Pri-Med founder John Mooney and his former management team have returned to the firm, which is under new ownership following M|C Holding’s sale of Pri-Med’s US assets to Canadian event and media producer Diversified Business Communications.

The new executive team, being announced today by Pri-Med, features Mooney as CEO and his former management team of Lynn Long, COO and Dix Wheelock, SVP of sales. Marissa Seligman, PharmD, former chief clinical & regulatory affairs and compliance officer, M|C Holding, and SVP, pmiCME, also remains as compliance officer and chief of clinical & regulatory affairs.

Terms of the sale, disclosed Monday by Diversified Business Communications, have not been released by the privately held company. Going forward, M|C Holding will continue to run NJ-based Physicians Weekly and Patient Education Center, which provides newsletters for physician offices, as well as Pri-Med’s operations in Germany and the UK.

Under new ownership, Pri-Med said it will focus on incorporating team-based care and patient-centric education into healthcare delivery.

“Physicians understand that this is the way medicine is today, this team-based approach,” said Long. “That’s everything from how they practice to how they get reimbursed. If they don’t do it as a team, there are implications.”

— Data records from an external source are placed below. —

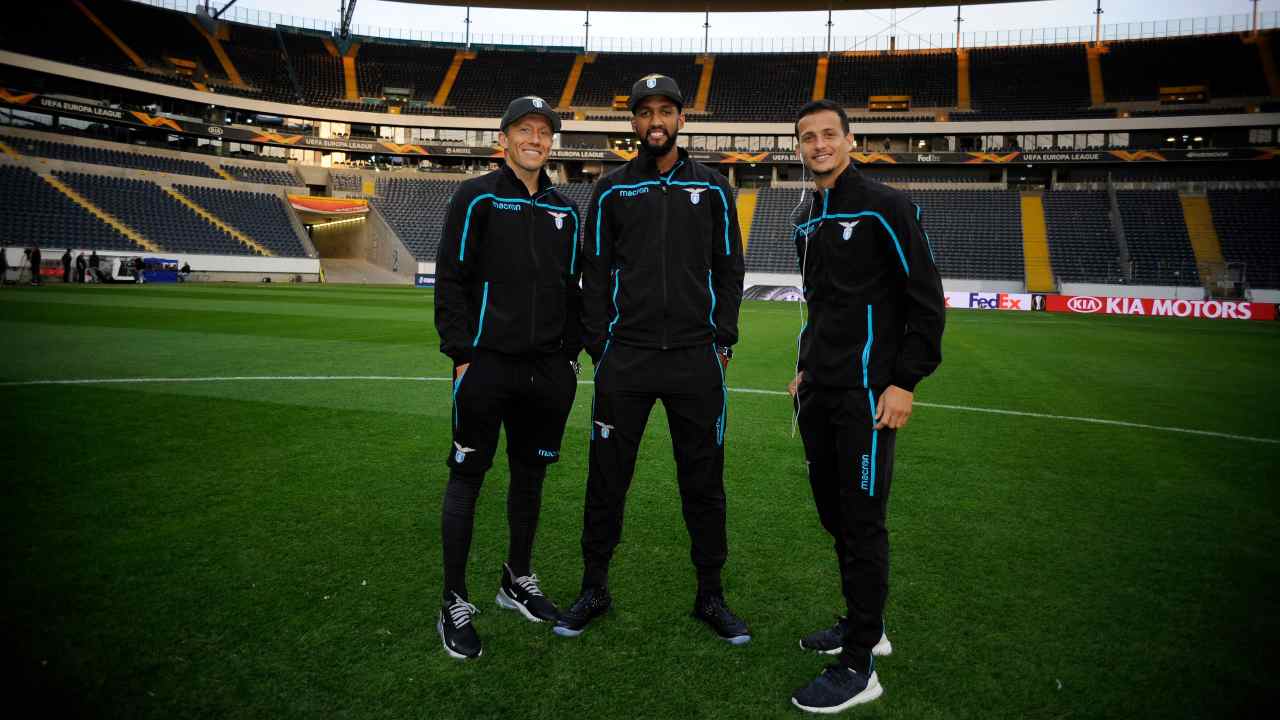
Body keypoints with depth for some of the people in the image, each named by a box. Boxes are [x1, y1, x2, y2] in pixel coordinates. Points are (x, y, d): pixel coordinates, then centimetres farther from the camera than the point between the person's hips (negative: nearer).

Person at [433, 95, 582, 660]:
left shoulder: (564, 211, 14)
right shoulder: (477, 199, -1)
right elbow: (451, 282, -5)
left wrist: (571, 352, 12)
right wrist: (462, 354, -10)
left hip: (548, 369, 5)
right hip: (488, 365, -5)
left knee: (530, 475, 13)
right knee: (467, 477, 0)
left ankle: (517, 581, 31)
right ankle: (454, 604, 11)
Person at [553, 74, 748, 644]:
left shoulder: (712, 190, 8)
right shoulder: (612, 191, 7)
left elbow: (728, 271, 9)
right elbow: (595, 274, 7)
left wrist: (722, 341, 1)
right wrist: (599, 346, 0)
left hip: (696, 360, 0)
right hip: (625, 358, 0)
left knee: (704, 483, 7)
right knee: (607, 478, 5)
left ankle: (710, 595, 23)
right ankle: (594, 590, 23)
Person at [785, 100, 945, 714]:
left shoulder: (884, 207, -8)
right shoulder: (806, 219, 15)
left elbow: (926, 300, -11)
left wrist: (905, 381, -16)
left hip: (867, 392, -8)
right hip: (817, 388, 8)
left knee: (862, 520, -4)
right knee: (833, 513, 13)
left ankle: (858, 667, 6)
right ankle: (864, 626, 31)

Going forward, she said, patient- and specialist-oriented education will be introduced on the Pri-Med platform. Targeting a collaborative audience would mean an expansion beyond the company’s internist-only focus. It also represents the reprisal of an idea which Mooney attempted once already but which did not prove commercially viable.

After founding M|C Communications and Pri-Med in 1994, and serving as CEO until the company’s acquisition by Bain Capital in 2004, Mooney left in 2007. (After a succession of CEOs, Dara Warn held the top post at M|C from Sept. 1 until Nov. 18 of this year.) In 2010 Mooney started a new venture called Medical Exchange that sought to move beyond Pri-Med’s focus on primary care physicians.

Mooney, along with Long and Wheelock, assembled a CME meeting to address three audiences: specialists, primary care doctors and patients. They also tested a new business model that eschewed pharma grants in favor of promotional dollars—exhibitors and advertisers only. The meeting, dubbed the CollaborativeCARE Conference (C3), received considerable interest from physicians and healthcare providers but could not gain traction with pharmaceutical product managers.

“The biggest hurdle we had as far as getting that [C3] launch was that ‘wait and see,'” recalled Long. “It was an unknown brand…[Pharma product managers] wanted us to prove concept before they could jump on board.” C3 was dissolved in September.

Management strongly believes that, this time around, the pharmaceutical industry will support the concept. “The nice thing about Pri-Med is it’s a well-known, well-respected brand [to pharmas and medical communications companies],” said Long. “We’ve had conversations about adding the specialty [education], and the response has been, ‘If you can do it at the caliber that you’ve doing with primary care, then we’re on board.’”

She added, “A lot of drugs that are being released specifically target specialists. The specialist or PCP might be on the front line and see that patient…and needs to refer to the specialist. In a lot of instances, the pharmaceutical company needs to reach both audiences.”

Pri-Med will continue to strengthen its PCP offering, eventually adding med ed for hospitalists and other specialists, along with NPs/PAs, pharmacists and patients to its offerings, Long said. Harvard will continue to provide content, and Lighthouse Learning, the pharma-free content company Medical Exchange had been using for C3’s curriculum, may partner in the future.